» PROVIDED ENTRIES:
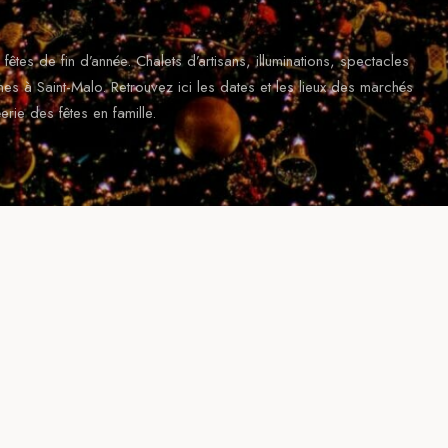
 fêtes de fin d’année. Chalets d’artisans, illuminations, spectacles
es à Saint-Malo. Retrouvez ici les dates et les lieux des marchés
rie des fêtes en famille.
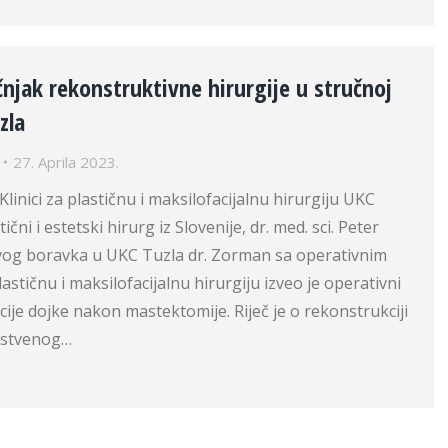
čnjak rekonstruktivne hirurgije u stručnoj
zla
27. Aprila 2023.
Klinici za plastičnu i maksilofacijalnu hirurgiju UKC
čni i estetski hirurg iz Slovenije, dr. med. sci. Peter
og boravka u UKC Tuzla dr. Zorman sa operativnim
astičnu i maksilofacijalnu hirurgiju izveo je operativni
ije dojke nakon mastektomije. Riječ je o rekonstrukciji
pstvenog…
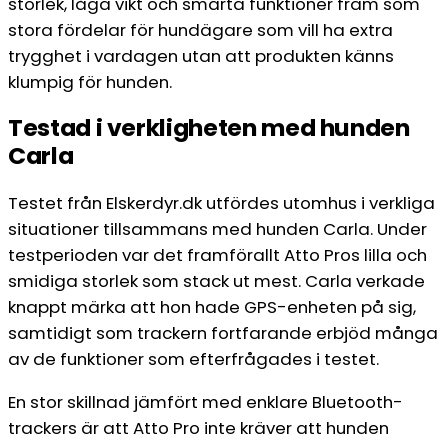
storlek, låga vikt och smarta funktioner fram som
stora fördelar för hundägare som vill ha extra
trygghet i vardagen utan att produkten känns
klumpig för hunden.
Testad i verkligheten med hunden
Carla
Testet från Elskerdyr.dk utfördes utomhus i verkliga
situationer tillsammans med hunden Carla. Under
testperioden var det framförallt Atto Pros lilla och
smidiga storlek som stack ut mest. Carla verkade
knappt märka att hon hade GPS-enheten på sig,
samtidigt som trackern fortfarande erbjöd många
av de funktioner som efterfrågades i testet.
En stor skillnad jämfört med enklare Bluetooth-
trackers är att Atto Pro inte kräver att hunden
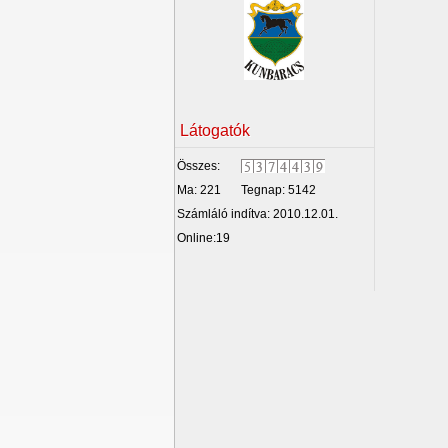
Látogatók
Összes:
Ma: 221
Tegnap: 5142
Számláló indítva: 2010.12.01.
Online:19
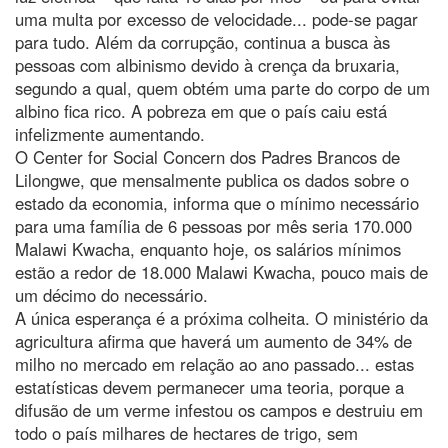
uma multa por excesso de velocidade... pode-se pagar
para tudo. Além da corrupção, continua a busca às
pessoas com albinismo devido à crença da bruxaria,
segundo a qual, quem obtém uma parte do corpo de um
albino fica rico. A pobreza em que o país caiu está
infelizmente aumentando.
O Center for Social Concern dos Padres Brancos de
Lilongwe, que mensalmente publica os dados sobre o
estado da economia, informa que o mínimo necessário
para uma família de 6 pessoas por mês seria 170.000
Malawi Kwacha, enquanto hoje, os salários mínimos
estão a redor de 18.000 Malawi Kwacha, pouco mais de
um décimo do necessário.
A única esperança é a próxima colheita. O ministério da
agricultura afirma que haverá um aumento de 34% de
milho no mercado em relação ao ano passado... estas
estatísticas devem permanecer uma teoria, porque a
difusão de um verme infestou os campos e destruiu em
todo o país milhares de hectares de trigo, sem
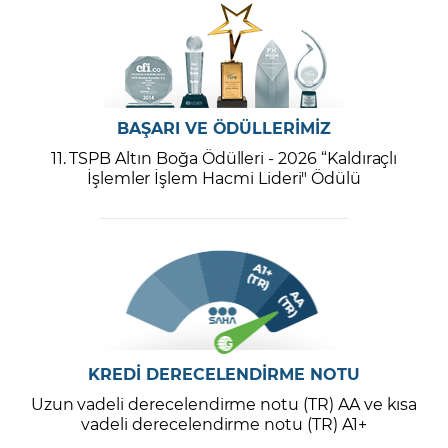
BAŞARI VE ÖDÜLLERİMİZ
11. TSPB Altın Boğa Ödülleri - 2026 “Kaldıraçlı
İşlemler İşlem Hacmi Lideri" Ödülü
KREDİ DERECELENDİRME NOTU
Uzun vadeli derecelendirme notu (TR) AA ve kısa
vadeli derecelendirme notu (TR) A1+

» ABOUT THIS TASK:
For this task, return exactly the stretch of the listing above from the line with "Testad i verkligheten med hunden" through the line with "A única esperança", inclusive and without pictures.

» SOLUTION TO THE PROBLEM:
Testad i verkligheten med hunden
Carla
Testet från Elskerdyr.dk utfördes utomhus i verkliga
situationer tillsammans med hunden Carla. Under
testperioden var det framförallt Atto Pros lilla och
smidiga storlek som stack ut mest. Carla verkade
knappt märka att hon hade GPS-enheten på sig,
samtidigt som trackern fortfarande erbjöd många
av de funktioner som efterfrågades i testet.
En stor skillnad jämfört med enklare Bluetooth-
trackers är att Atto Pro inte kräver att hunden
Látogatók
Összes:
Ma: 221
Tegnap: 5142
Számláló indítva: 2010.12.01.
Online:19
uma multa por excesso de velocidade... pode-se pagar
para tudo. Além da corrupção, continua a busca às
pessoas com albinismo devido à crença da bruxaria,
segundo a qual, quem obtém uma parte do corpo de um
albino fica rico. A pobreza em que o país caiu está
infelizmente aumentando.
O Center for Social Concern dos Padres Brancos de
Lilongwe, que mensalmente publica os dados sobre o
estado da economia, informa que o mínimo necessário
para uma família de 6 pessoas por mês seria 170.000
Malawi Kwacha, enquanto hoje, os salários mínimos
estão a redor de 18.000 Malawi Kwacha, pouco mais de
um décimo do necessário.
A única esperança é a próxima colheita. O ministério da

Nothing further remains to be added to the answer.